If you've been following this blog for awhile, you know that Chris and I have been belaboring the purchase of an iPhone for months.
Maybe I should qualify the word "belaboring".
Me? I'm a gadgety, trendy, gimmicky person, ready to get on board with the latest and greatest invention, without always rationally thinking it through (remember Sophie, ya'll?). Soooo, of course, I have been begging for an iPhone.
And Chris - practical, pragmatic, sensible Chris - has been obdurately refusing to acquiesce on the subject, based on the assumption that the iPhone is my new Sophie, and citing a failure on my part to do my due diligence in the form of "research". To wit, he wanted me to provide evidential proof of how the iPhone would improve our lives. (I know, whatever, right? Insert big eye roll here). And to which my response has been that I have, all along, been conducting anectodotal research, which I'm hoping sounds very scientific-y to him, but in fact means that I have been polling people. People who may or may not include: friends, enemies, neighbors, strangers, Hanh, the girl who waxes my eyebrows, Jennifer, the checkout lady at Wal-Mart, or Ashish, the housekeeper at work. Basically, anybody I see swiping their fingers across that cute little flat, shiny lozenge I like to romanticize as my prospective gateway to cyber-paradise.
Okay, it could be that I want the little runner girl icon on the screen of my running buddy's iPhone to congratulate ME on how far I've run while training for the race next month. It might could be that I am exceedingly jealous of another friend's bar code scanner application that tells her where to find items in a store drastically discounted. And I want to play Words with Friends, because, hello? I kill at Scrabble. We're talking, reigning Thomas Family Champ, so I know I could rock that game. But overall, I think I might be most excited to have Dora the Explorer videos at my fingertips to distract the two beautiful little darlings who would rather be playing tag and who-can-scream-the-loudest with each other than sitting still at my side in any given scenario that requires quiet, well-behaved children.
Whatever my motives were/are/might someday be, the point is, Chris said no.
He said no.
I begged and I pleaded. I bargained and I bartered. I might have even thrown in a tantrum or two for effect - of which, with my husband, FYI ya'll, my histrionics have none. Then one day, I picked a big ol' fight with him under the auspices of the dumb iPhone that ended with me very theatrically stomping my feet to the bedroom and slamming the door (Okay, really, I just gingerly closed the door because the girls were napping, and no fight or phone is worth waking sleeping babies, but that doesn't quite have the same dramatic effect).

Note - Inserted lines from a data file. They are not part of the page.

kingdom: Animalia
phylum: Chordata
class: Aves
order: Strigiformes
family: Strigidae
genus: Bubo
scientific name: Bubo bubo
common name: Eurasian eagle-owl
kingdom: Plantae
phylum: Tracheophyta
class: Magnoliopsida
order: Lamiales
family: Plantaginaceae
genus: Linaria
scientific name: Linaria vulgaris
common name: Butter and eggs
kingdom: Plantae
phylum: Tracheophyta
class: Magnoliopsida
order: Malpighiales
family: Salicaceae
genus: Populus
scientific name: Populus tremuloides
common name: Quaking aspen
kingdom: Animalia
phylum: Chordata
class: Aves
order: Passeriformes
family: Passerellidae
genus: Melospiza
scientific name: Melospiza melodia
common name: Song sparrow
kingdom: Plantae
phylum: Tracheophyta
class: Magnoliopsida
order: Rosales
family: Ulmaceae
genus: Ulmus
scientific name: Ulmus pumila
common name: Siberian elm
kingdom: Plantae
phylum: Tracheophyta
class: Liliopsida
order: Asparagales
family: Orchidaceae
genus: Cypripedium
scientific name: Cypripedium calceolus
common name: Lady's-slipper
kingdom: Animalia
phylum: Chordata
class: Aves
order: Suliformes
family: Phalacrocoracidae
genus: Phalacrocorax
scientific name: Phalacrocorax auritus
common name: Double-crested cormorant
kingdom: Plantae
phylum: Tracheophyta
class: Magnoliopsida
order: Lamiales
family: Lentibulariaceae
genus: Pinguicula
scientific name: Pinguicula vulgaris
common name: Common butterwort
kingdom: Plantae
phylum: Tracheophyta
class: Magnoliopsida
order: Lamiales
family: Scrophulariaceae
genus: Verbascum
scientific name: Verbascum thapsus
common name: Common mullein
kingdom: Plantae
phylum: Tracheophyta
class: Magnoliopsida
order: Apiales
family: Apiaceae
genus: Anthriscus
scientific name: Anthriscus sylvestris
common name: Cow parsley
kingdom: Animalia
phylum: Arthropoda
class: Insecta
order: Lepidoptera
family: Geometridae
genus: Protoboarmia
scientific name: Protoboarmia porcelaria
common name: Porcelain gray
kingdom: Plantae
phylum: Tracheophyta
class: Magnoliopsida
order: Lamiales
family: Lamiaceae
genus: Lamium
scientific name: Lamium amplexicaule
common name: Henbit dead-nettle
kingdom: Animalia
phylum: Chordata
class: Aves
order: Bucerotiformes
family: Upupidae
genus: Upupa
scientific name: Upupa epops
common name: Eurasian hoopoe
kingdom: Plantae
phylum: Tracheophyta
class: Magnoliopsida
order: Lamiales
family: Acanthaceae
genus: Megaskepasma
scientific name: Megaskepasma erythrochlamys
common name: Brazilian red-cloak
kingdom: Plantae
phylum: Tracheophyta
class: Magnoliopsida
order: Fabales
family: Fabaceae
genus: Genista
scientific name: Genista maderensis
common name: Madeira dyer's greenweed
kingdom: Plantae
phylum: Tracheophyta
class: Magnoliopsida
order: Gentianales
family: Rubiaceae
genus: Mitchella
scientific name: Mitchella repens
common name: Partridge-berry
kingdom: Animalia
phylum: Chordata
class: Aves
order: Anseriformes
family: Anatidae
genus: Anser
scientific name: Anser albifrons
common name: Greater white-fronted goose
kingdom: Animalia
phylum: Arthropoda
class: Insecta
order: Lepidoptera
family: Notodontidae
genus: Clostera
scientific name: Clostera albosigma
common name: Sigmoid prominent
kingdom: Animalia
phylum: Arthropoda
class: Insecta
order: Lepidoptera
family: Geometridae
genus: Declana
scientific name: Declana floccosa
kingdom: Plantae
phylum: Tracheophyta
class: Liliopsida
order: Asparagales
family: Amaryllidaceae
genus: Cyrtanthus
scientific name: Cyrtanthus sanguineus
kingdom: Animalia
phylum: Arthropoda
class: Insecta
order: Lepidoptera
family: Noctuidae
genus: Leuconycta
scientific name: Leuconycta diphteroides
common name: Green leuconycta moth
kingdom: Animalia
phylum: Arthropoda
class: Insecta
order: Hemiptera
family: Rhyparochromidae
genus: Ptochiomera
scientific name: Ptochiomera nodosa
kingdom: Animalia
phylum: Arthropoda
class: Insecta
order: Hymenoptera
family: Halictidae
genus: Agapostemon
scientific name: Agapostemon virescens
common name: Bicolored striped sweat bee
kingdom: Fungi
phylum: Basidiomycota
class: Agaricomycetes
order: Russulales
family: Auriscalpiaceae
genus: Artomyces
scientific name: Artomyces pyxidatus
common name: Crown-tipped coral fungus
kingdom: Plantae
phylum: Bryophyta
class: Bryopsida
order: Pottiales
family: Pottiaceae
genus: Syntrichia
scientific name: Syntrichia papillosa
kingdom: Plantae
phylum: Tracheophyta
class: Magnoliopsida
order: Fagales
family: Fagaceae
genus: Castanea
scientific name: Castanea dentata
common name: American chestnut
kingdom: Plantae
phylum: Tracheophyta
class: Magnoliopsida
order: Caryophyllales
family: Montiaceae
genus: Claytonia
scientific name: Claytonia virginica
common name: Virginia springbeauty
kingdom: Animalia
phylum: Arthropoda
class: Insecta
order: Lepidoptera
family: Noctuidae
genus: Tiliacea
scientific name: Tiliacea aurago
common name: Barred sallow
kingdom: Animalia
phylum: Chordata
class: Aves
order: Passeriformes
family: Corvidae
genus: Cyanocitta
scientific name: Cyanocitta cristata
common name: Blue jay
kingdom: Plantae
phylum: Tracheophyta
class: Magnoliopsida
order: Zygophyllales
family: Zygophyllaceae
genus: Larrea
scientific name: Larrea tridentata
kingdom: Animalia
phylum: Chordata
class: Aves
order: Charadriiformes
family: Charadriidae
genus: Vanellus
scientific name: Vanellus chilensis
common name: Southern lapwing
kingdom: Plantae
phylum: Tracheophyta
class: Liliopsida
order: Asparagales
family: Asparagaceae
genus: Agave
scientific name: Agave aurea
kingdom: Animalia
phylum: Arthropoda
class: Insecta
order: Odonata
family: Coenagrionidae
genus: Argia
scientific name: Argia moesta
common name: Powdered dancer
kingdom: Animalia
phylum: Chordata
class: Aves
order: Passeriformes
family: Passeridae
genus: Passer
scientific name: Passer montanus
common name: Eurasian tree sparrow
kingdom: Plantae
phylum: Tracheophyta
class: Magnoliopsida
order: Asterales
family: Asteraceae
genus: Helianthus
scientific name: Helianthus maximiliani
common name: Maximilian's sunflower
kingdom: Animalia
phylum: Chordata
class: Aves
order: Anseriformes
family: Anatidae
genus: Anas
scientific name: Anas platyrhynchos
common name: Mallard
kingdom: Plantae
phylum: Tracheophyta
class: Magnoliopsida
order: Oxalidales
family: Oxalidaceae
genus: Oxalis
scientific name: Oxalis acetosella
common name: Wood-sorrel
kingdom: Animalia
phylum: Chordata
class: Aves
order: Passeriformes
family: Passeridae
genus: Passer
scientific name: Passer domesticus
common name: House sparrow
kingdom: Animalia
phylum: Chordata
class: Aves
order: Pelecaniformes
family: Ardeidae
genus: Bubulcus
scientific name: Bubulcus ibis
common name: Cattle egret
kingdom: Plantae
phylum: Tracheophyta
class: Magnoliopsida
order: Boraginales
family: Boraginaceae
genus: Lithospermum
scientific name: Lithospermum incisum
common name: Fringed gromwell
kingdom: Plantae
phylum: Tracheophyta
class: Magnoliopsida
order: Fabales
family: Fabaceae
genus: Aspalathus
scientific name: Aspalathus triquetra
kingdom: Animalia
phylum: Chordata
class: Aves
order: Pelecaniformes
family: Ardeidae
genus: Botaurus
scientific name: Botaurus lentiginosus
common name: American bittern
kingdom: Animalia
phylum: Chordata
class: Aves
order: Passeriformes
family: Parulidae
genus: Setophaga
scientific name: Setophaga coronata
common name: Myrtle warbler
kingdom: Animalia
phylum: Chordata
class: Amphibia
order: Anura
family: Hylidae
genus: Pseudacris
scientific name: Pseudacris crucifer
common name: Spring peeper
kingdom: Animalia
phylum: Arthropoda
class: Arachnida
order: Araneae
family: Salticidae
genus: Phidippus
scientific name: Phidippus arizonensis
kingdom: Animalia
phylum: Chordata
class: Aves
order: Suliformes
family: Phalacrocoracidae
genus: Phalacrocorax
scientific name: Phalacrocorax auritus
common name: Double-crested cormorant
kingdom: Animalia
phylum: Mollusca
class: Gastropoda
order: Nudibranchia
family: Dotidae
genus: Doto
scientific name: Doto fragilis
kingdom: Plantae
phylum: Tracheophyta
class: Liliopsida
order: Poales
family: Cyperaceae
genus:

And that's when I realized, I was arguing with him, not over the stupid iPhone, but because I wanted to win. I wanted my way. I didn't want to be told no. In essence, I was acting exactly like my three-year-old.
After simmering down, I skulked out of the bedroom and did again exactly what my three-year-old would do: I ignored it and pretended it never happened.
Although I did resolve to stop pestering my husband about it and just let him make this phone decision in due time.
Which he did.
And let me just say....
No, kidding! Only kidding!
But we did end up getting iPhones. Probably because my Blackberry very conveniently committed suicide right there in the Verizon store, and was unable to be resuscitated despite aggressive lifesaving measures. And (real reason) probably also because Dora videos are going to come in handy next week when Chris is flying solo with the girls to meet me at Disney.
Not to overstate my point, but have I mentioned iLove my new iPhone, Honey?